The Bund’s heyday was during the 1905-1907 Revolution, and then its significance faded, but Belostok remained a Jewish Bund stronghold all the way until the Holocaust. Here is a May Day 1934 Bund rally in Belostok Interestingly, this backwater Jewish town has already been featured in my other blog as the capital of Russian and Polish tango and waltz under Soviet occupation in the opening years of WWII |
After only a week in Belostok, Wolf Pruss was arrested again in a safe-house sweep which also turned up a weapons cache. After several nights in crowded local jails, he was transported to Wilno, the capital of the North-Western Krai (now Vilnius, the capital of Lithuania). The authorities still didn’t know his real identity. While Wolf Pruss was languishing in Wilno prison incognito, the Belostok uprising grew in strength. Nikolay Yelchin, the 53 year old police chief, was killed Feb 21 1905, near Belostok, by a member of the united committee of the Socialist-Revolutionaries and Polish Socialists. The armed Anarchists grew in strength and secured whole neighborhoods of Belostok. Although it is most likely that Wolf was connected with the Bund, one can’t exclude a possibility of a PSR or the Anarchist link. The comrades finally secured Wolf’s release on Feb. 25, 1905, and he was eager to scrap his emigration plans. The excitement of the revolutionary struggle at home was impossible to resist, he wrote.

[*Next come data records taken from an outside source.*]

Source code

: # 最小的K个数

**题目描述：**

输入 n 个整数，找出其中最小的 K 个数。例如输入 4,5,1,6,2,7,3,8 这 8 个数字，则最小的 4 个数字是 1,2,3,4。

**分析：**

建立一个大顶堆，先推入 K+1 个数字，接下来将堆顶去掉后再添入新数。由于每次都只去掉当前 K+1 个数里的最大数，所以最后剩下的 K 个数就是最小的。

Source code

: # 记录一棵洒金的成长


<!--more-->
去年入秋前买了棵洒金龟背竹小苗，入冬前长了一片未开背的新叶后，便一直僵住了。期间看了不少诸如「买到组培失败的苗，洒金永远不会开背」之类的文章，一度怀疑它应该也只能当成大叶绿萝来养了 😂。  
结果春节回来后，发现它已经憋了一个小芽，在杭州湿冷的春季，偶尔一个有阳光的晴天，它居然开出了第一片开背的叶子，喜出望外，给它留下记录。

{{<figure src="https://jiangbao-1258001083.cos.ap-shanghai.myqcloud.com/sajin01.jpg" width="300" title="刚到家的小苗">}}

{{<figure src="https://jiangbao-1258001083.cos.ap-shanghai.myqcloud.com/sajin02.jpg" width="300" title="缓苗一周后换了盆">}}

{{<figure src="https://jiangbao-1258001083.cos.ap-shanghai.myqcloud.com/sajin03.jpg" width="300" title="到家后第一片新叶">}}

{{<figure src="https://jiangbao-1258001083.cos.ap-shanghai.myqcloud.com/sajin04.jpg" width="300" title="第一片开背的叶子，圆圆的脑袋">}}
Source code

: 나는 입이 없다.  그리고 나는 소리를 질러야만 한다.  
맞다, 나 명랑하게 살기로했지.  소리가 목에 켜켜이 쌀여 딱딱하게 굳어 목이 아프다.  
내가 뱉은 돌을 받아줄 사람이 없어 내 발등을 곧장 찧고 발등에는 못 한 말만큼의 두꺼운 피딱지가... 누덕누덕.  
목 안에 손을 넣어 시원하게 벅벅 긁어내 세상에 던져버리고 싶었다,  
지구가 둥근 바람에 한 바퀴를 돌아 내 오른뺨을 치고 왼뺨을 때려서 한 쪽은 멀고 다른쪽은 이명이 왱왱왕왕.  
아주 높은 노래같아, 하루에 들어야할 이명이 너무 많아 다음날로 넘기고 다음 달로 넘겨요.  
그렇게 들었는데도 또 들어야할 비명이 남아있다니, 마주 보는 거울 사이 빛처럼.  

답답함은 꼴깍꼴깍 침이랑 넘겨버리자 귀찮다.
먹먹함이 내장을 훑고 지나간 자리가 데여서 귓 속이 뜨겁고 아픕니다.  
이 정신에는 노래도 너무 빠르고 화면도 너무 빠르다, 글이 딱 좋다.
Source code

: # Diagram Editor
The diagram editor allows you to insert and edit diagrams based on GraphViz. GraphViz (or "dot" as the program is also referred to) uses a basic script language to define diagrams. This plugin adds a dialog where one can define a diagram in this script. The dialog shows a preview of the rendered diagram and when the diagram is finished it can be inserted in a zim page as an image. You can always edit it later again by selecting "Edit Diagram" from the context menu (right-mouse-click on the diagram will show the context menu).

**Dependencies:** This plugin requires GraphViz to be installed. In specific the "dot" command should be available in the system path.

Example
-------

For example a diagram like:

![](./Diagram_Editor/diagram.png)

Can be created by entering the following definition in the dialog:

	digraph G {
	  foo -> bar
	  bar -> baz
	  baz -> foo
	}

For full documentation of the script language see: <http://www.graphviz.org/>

But in April 1905 the Irkutsk connections backfired again, when a police operation breaking down socialist cells led to the arrest of his older Irkutsk comrade, Vladimir Fedorovich Hardin. They found with him a letter from “W. P.” mailed from Wilno on Feb. 26, 1905. On April 29 1905, Okhrana concluded that “W. P.” was Wolf Pruss who left Irkutsk supposedly for his hometown on Dec. 15 1904. (V. F. Hardin, an ethnic Russian from Sorochinsk, a Cossack outpost in the foothills of South Ural mountains, was 6 years older than Wolf, and stayed on in Irkutsk. Later on, he owned a publishing house there producing local guidebooks and directories before the 1917 Revolution. He was executed in Irkutsk during the height of Stalin’s terror in 1938). His cover finally blown, Wolf Pruss now had to flee Russia and seek refuge in Switzerland – a country which would nurture both his passion for social justice and for watch-making.